> **Material provided**
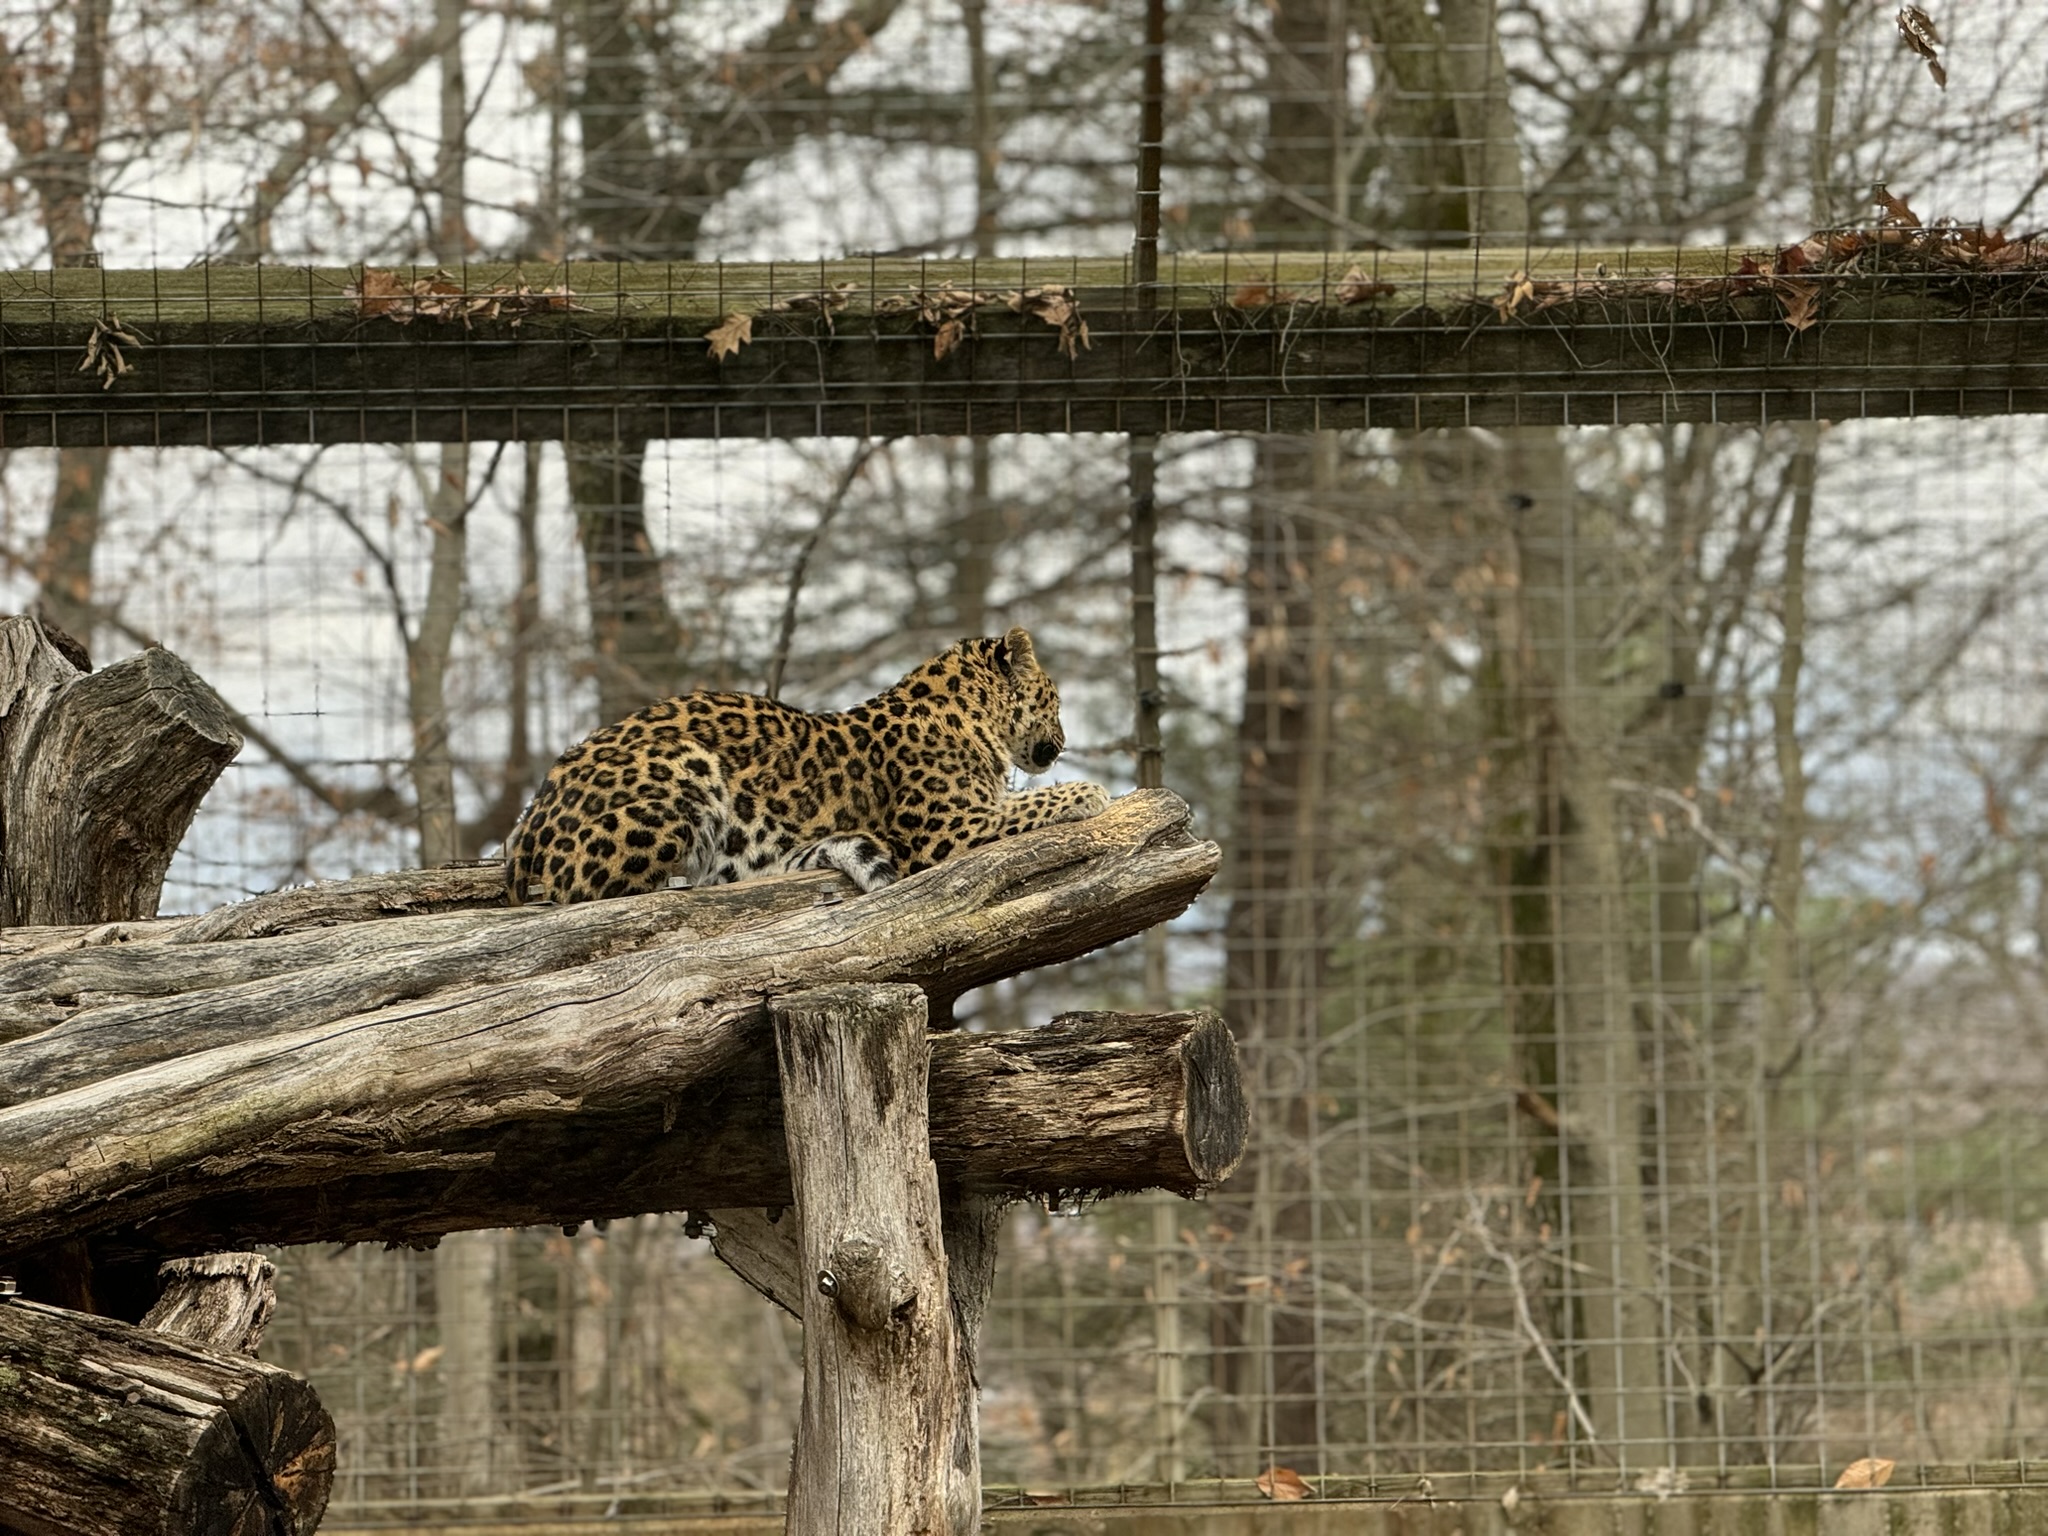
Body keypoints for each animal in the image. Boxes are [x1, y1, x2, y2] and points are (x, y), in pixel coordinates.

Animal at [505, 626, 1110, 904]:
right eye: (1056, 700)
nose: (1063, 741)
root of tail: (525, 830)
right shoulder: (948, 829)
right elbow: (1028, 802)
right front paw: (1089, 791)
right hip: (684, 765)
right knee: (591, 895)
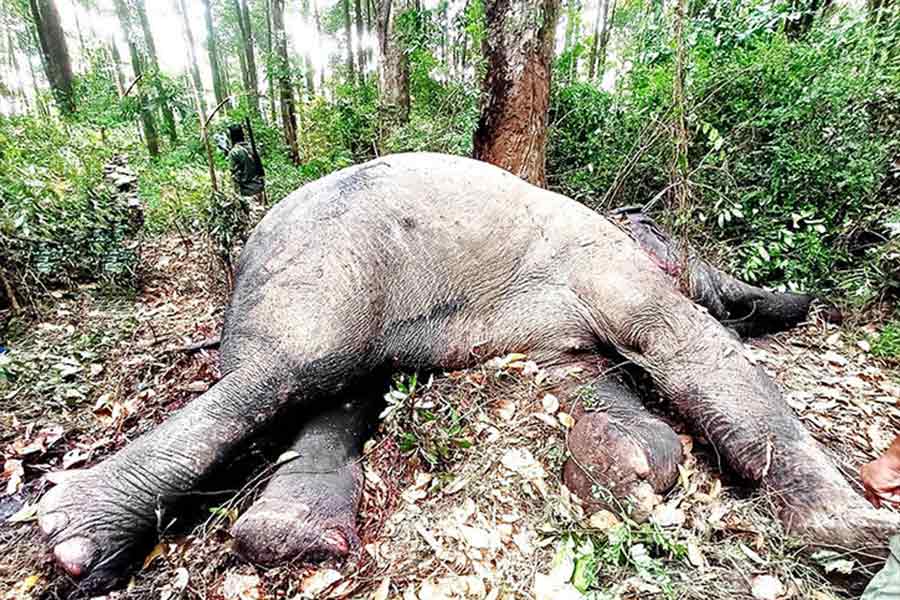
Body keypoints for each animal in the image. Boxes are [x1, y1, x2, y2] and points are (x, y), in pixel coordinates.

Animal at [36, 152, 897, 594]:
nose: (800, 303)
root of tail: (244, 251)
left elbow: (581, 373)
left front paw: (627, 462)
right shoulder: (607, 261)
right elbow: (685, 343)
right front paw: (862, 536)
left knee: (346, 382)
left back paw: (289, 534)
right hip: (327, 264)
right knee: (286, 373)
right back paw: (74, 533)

> **About this exercise**
Pictures excluded, output exactly the line that contains "nose: (1063, 741)" and every line after it to the end of the data above.

> **Reply to the task**
nose: (1063, 741)
root of tail: (525, 830)
right shoulder: (948, 829)
right elbow: (1028, 802)
right front paw: (1089, 791)
right hip: (684, 765)
right knee: (591, 895)
Body keypoints for each animal in the image. Boxes are [x1, y1, x2, y2] and points are (x, y), in pixel coordinates.

Animal at [36, 152, 897, 594]:
nose: (800, 303)
root of tail: (244, 251)
left elbow: (581, 373)
left front paw: (627, 462)
right shoulder: (607, 261)
right elbow: (685, 343)
right front paw: (862, 536)
left knee: (346, 382)
left back paw: (289, 534)
right hip: (327, 264)
right knee: (286, 373)
right back paw: (74, 533)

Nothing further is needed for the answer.